Verificate da soli nel video qua sotto, al minuto 1,24. Sentite come lo scandisce bene, con quella sua bella voce un po’ aspra.
Una ventata d’aria fresca, nel clima da Concilio di Trento che ammorba i giornali nell’era post Boldrini. Molti l’hanno già dimenticata e rimossa, insieme col ricordo dei voti che ha fatto perdere alla sinistra. Eppure Laura Boldrini resterà sempre nella memoria di chi ha a cuore sinistra e libertà di stampa. Come? La vicenda fa ancora male adesso, sette anni dopo.
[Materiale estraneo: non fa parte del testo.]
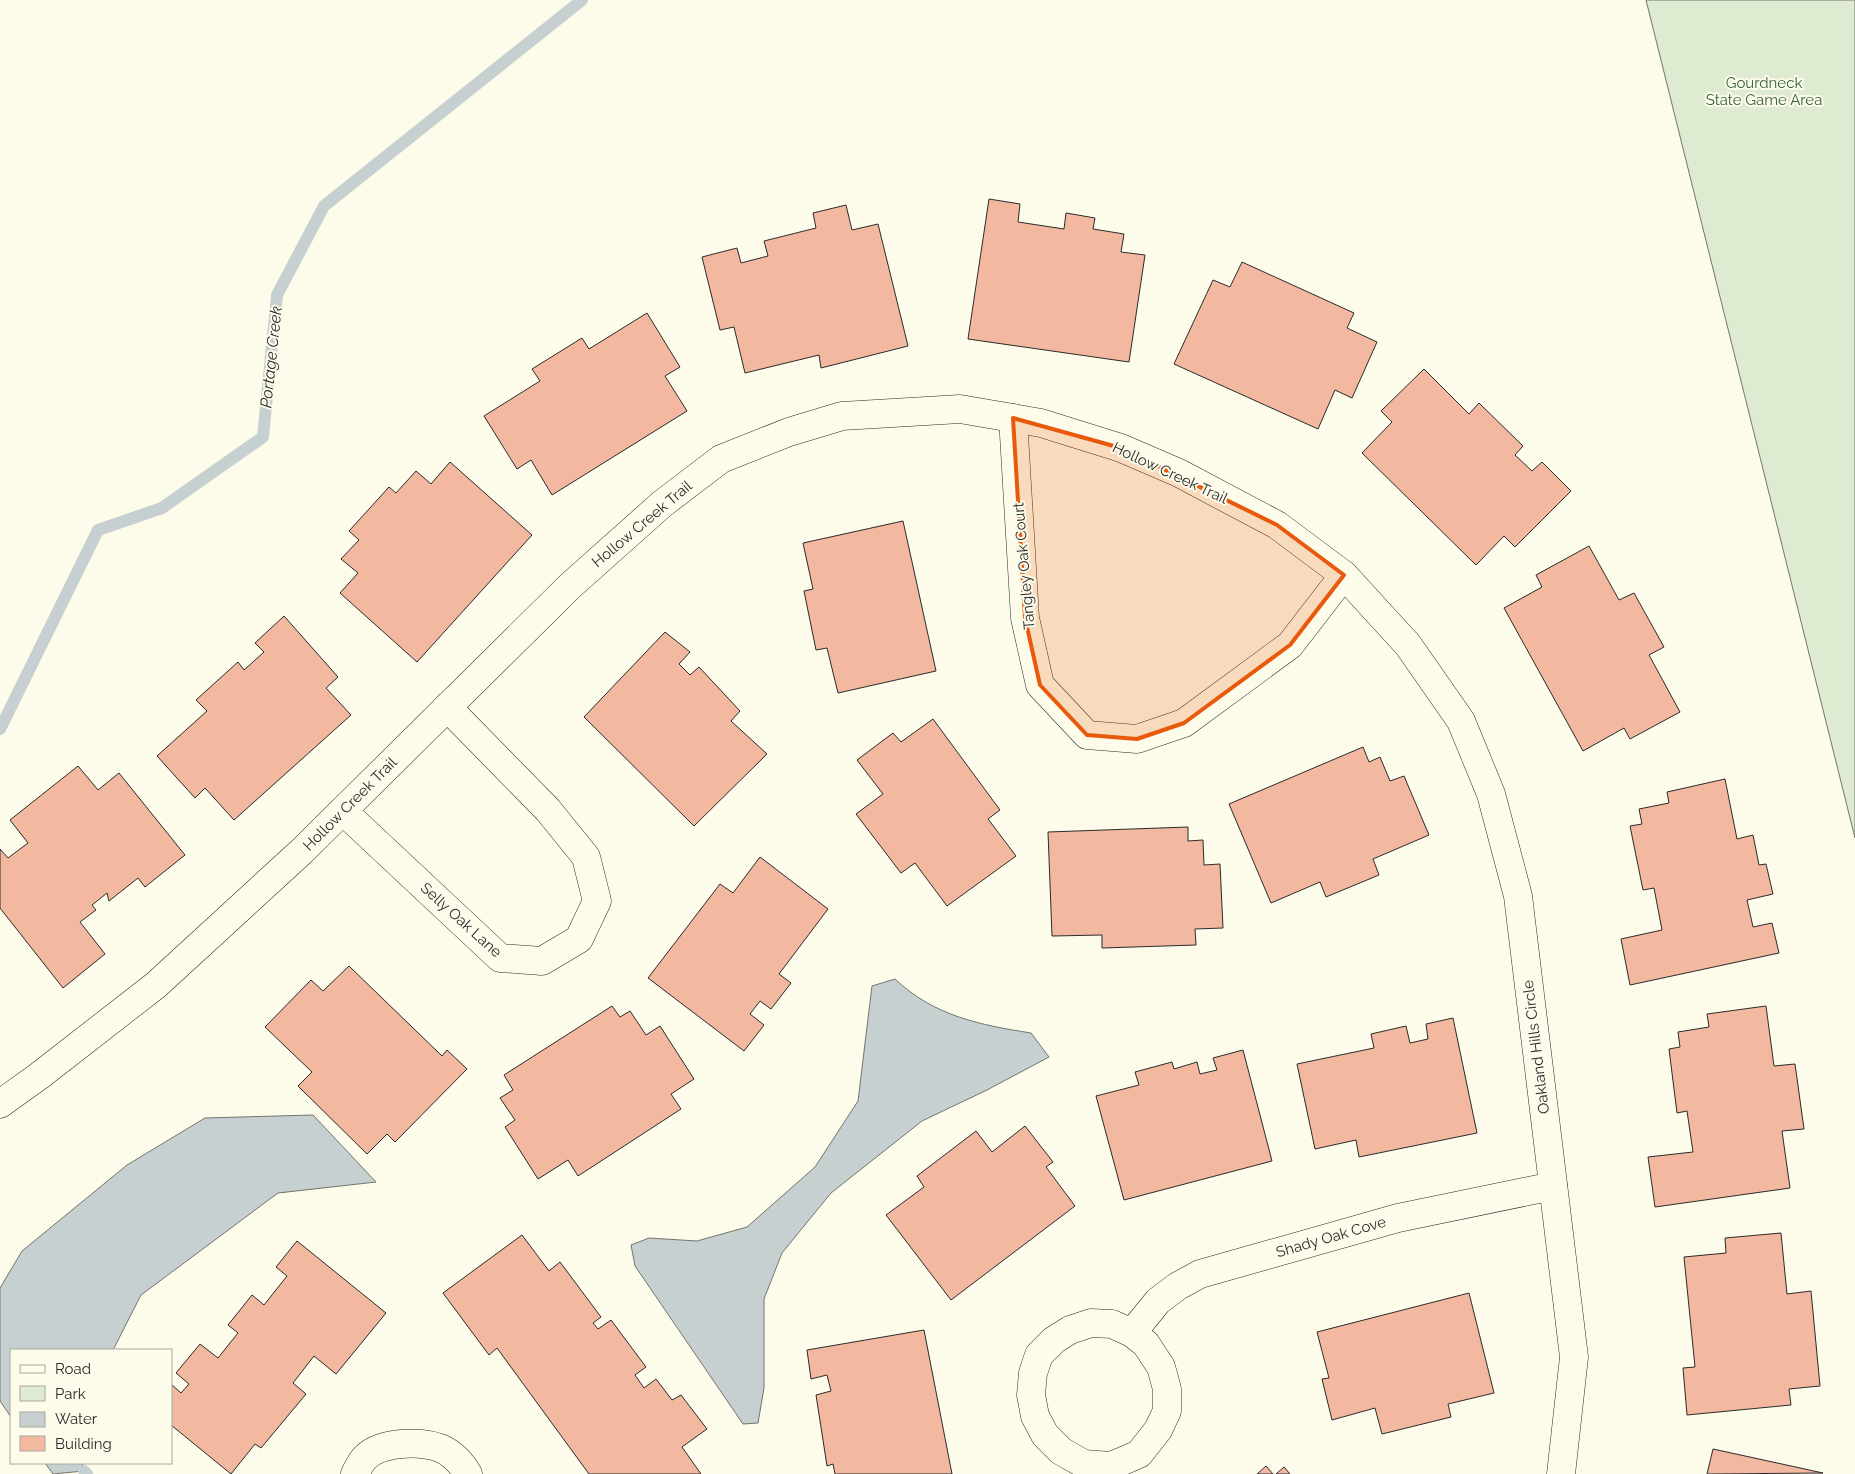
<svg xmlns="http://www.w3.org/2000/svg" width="1855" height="1474" viewBox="0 0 1855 1474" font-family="Raleway,sans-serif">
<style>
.green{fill:#deebd1;stroke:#74746e}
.water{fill:#c7d0d0;stroke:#74746e}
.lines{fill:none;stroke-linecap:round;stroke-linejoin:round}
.stream{stroke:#c7d0d0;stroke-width:12}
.building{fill:#f2b8a0;stroke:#2b2b2b}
.minor-casing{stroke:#2b2b2b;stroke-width:29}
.minor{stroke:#fdfbea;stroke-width:28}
.marked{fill:#e8590c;fill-opacity:0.2;stroke:#e8590c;stroke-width:4;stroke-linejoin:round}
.labels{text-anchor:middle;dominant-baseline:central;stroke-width:4;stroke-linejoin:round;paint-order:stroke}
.park-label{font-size:15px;fill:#34623c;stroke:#fdfbea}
.street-label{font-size:15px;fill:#2b2b2b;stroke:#fdfbea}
.water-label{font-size:16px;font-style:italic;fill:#2b2b2b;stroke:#fdfbea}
</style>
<rect width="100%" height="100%" fill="#fdfbea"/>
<polygon class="green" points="1646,0 1855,0 1855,838"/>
<g class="water">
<path d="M895 979C934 1016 980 1025 1031 1033L1049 1057 987 1090 922 1121 831 1193 782 1253 764 1299V1388L758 1423 743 1424 635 1266 631 1245 649 1238 697 1241 747 1227 815 1167 858 1101 872 986Z"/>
<polygon points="313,1115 376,1182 278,1193 141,1295 113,1350 11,1350 11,1417 0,1401 0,1288 22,1251 127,1165 205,1118"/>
<polygon points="45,1463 82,1463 84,1471 53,1474"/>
</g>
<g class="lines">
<g class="stream">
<polyline points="0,729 98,530 162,508 263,437 277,295 324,206 582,0"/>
<polyline points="84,1471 87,1474"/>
</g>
</g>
<g class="building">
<polygon points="989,199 1020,204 1018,222 1064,229 1066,213 1095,218 1093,229 1124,234 1121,252 1145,255 1129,362 968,339"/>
<polygon points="846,205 852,230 878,224 908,346 821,368 819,355 745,373 734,327 720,330 702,257 737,248 741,263 768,256 764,241 816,228 813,213"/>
<polygon points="1242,262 1354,313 1347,328 1377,342 1352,398 1335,390 1318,429 1174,364 1213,280 1230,287"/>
<polygon points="647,313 680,367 665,376 687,411 552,495 531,460 517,469 484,416 540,381 532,369 582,338 589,349"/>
<polygon points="1424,369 1469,414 1479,403 1523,446 1515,455 1532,471 1542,462 1571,491 1515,547 1504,536 1476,565 1362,453 1392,422 1381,411"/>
<polygon points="450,462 532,535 417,662 340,593 358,573 341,559 359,540 349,531 389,487 396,493 416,471 431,484"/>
<polygon points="903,521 936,671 838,693 827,648 816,650 804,591 813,589 803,543"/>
<polygon points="1589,546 1619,600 1634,593 1664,647 1649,655 1680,712 1630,739 1624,728 1583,751 1504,608 1542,587 1536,575"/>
<polygon points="284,616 338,677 326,688 351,715 234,820 205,788 195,798 157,756 207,711 196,700 238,662 244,670 264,652 255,643"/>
<polygon points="665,632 690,652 679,664 690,675 699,667 740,711 731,721 767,754 694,826 584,717"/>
<polygon points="933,719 1000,810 988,819 1016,856 947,906 915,863 901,873 856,814 883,794 857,760 893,733 901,742"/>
<polygon points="1363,747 1369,762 1380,757 1390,781 1404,776 1429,835 1373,859 1379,875 1326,897 1320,882 1271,903 1229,804"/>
<polygon points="78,766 98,790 119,773 185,855 145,887 138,878 109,901 107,893 92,905 96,910 80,922 105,954 63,988 0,908 0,849 8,858 28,843 10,820"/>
<polygon points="1725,779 1737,839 1753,835 1759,865 1766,864 1773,894 1747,900 1753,927 1772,923 1779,953 1630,985 1621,939 1662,930 1654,888 1643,890 1630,826 1642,824 1639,809 1669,803 1667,792"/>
<polygon points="1188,827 1188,841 1203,840 1204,865 1220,864 1223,928 1195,929 1196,945 1102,948 1102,935 1052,936 1048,832"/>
<polygon points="760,857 828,909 779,974 791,983 771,1009 760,1001 750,1014 764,1025 744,1051 648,978 720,884 733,893"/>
<polygon points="349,966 442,1056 447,1050 467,1069 395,1142 387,1134 367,1154 298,1086 312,1072 265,1027 311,980 323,991"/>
<polygon points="612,1006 620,1017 630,1011 646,1035 660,1026 694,1079 671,1094 681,1109 578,1176 568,1160 538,1179 505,1127 515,1120 500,1098 513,1090 504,1075"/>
<polygon points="1766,1006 1774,1066 1795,1064 1804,1129 1782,1131 1790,1188 1655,1207 1648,1157 1693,1152 1687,1111 1677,1113 1669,1049 1680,1047 1678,1032 1709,1027 1707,1014"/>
<polygon points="1453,1018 1477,1133 1359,1157 1356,1140 1315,1149 1297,1064 1374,1048 1371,1034 1406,1026 1410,1043 1428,1039 1426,1024"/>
<polygon points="1243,1050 1272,1161 1124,1200 1096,1096 1139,1085 1135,1072 1172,1062 1174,1069 1197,1062 1200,1074 1217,1070 1213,1058"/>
<polygon points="1025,1126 1053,1162 1046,1167 1075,1206 951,1300 886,1215 924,1187 917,1176 976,1131 992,1152"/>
<polygon points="1781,1233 1787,1294 1811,1291 1820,1386 1789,1389 1791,1405 1687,1415 1683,1368 1695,1367 1684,1257 1726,1253 1725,1238"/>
<polygon points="522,1235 549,1271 560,1262 601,1317 593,1323 598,1329 611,1320 646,1367 635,1375 644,1388 656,1379 672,1400 681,1395 707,1429 682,1447 701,1474 589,1474 497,1348 489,1355 443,1293"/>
<polygon points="297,1241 386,1313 336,1374 314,1356 293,1383 306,1394 261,1448 255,1444 231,1474 171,1425 171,1384 181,1393 189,1384 176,1373 200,1344 218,1358 238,1333 228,1325 252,1295 264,1305 287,1276 276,1267"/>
<polygon points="1469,1293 1494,1393 1448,1404 1451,1417 1382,1434 1375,1408 1332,1420 1322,1379 1329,1378 1317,1332"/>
<polygon points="924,1330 952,1474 835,1474 833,1464 827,1466 816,1395 831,1391 827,1375 811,1379 807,1350"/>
<polygon points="1713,1449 1823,1473 1707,1474"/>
<polygon points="1266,1466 1273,1474 1257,1474"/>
<polygon points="1284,1467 1290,1474 1276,1474"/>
</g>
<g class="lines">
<defs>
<g id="minor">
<polyline points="1013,418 1025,618 1040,685 1087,735 1137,739 1184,723 1290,645 1344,575"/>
<polyline points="343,811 500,958 542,961 579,939 597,901 586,857 548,810 447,707"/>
<polyline points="0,1104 39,1076 156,985 302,851 570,586 662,504 721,459 789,432 842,416 960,409 1041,423 1121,448 1179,473 1277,525 1344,575 1408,645 1461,721 1491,794 1518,896 1574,1357 1561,1474"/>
<polygon points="1091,1323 1112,1324 1132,1333 1146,1344 1161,1367 1167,1389 1167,1411 1158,1430 1139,1454 1111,1466 1084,1464 1061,1451 1045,1435 1035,1416 1031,1395 1033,1373 1039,1355 1054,1340 1070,1330"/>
<polyline points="1132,1333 1158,1301 1178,1286 1200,1274 1398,1218 1553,1186"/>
<path d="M355 1474C357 1470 360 1464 363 1460 378 1441 419 1441 440 1448 452 1453 462 1464 468 1474"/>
</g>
</defs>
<use href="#minor" class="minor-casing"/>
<use href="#minor" class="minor"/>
</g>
<path class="marked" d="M1013 418 1121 448 1277 525 1344 575 1290 645 1184 723 1137 739 1087 735 1040 685 1025 618Z"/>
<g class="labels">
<g class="park-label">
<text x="1764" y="83">Gourdneck<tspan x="1764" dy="17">State Game Area</tspan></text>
</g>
<g class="street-label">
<text transform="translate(1170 473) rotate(25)">Hollow Creek Trail</text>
<text transform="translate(642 524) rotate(-40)">Hollow Creek Trail</text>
<text transform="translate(1024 566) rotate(-95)">Tangley Oak Court</text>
<text transform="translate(350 804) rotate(-45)">Hollow Creek Trail</text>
<text transform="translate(461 920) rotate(42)">Selly Oak Lane</text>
<text transform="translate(1536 1047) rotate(-97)">Oakland Hills Circle</text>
<text transform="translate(1331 1237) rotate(-16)">Shady Oak Cove</text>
</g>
<g class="water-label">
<text transform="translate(271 357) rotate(-84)">Portage Creek</text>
</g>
</g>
<rect x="10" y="1349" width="162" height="115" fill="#fdfbea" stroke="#a9a89e"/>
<rect x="20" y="1365" width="25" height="8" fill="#fdfbea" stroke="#a9a89e"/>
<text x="55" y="1374" font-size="15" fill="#2b2b2b">Road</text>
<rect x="20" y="1386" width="25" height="15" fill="#deebd1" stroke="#a9a89e"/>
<text x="55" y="1399" font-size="15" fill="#2b2b2b">Park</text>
<rect x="20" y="1412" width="25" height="15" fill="#c7d0d0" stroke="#a9a89e"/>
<text x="55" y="1424" font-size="15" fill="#2b2b2b">Water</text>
<rect x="20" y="1436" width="25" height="15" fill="#f2b8a0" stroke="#a9a89e"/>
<text x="55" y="1449" font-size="15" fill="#2b2b2b">Building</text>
</svg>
Poi fece anche aprire la Camera nel mese d’agosto per far passare una legge sul femminicidio. Un mese dopo sarebe stato uguale. Certo il numero dei delitti contro le donne, noti da prima che lei nascesse come omicidio o più precisamente uxoricidio, non è calato per effetto del passaggio dal latino al volgarissimo padan-meridionale femmina (fumna in piemontese, fimmina in siciliano). Uno scadimento di gusto e di tono che solo i figli e i nipoti del ’68 possono avere concepito.
Solo Silvia Truzzi sul Fatto ha avuto l’ardire di criticarla ferocemente.
L’impatto di maggiore portata della permanenza di Laura Boldrini nella terza carica dello Stato è proprio quello sulla lingua italiana. Da lei infatti ha preso impulso l’ipocrita e pseudo femminista uso di girare in finale a parole che definiscono mestieri che furono per secoli riservati agli uomini e pertanto parole di genere maschile.
Qui i giornali hanno dato il meglio, nel rifiuto del senso del ridicolo. Così sindaco è diventato sindaca, ministro ministra, assessore assessora, avvocato avvocata e via via. Ancora non siamo arrivati a definire il giornalista uomo “giornalisto”, il callista callisto, il prete, con l’ambigua finale in e, preto.
Ma prima o poi il MeToo ci chiederà il cambio di finale. Mentre i callisti vivranno tranquilli, almeno fino a quando uno o peggio una di loro non entrerà in politica.
Probabilmente ci sono delle donne di buon senso che si vergognano un po’. Avvocato è avvocato quale che sia il genere di appartenenza, per anni si diceva avvocatessa, come professoressa (e non professora).
Il top di questa farsa si è avuto, proprio al Ministero dell’istruzione, ai tempi di Valeria Fedeli. A un incauto giornalista che le si rivolse chiamandola ministro la Fedeli replicò piccata: “Mi può chiamare ministra?”. Risultò che non aveva la licenza di scuola superiore, altro che la laurea. Ma questo non vuol dire perché è il bello della democrazia rispetto alla oligarchia aristocratica del passato.
Ora Lucia Azzolina, che ha la laurea e anche di più, ha raddrizzato le cose. Mi vien quasi da votare grillino, non fosse che poi penso a Vito Crimi e mi passa.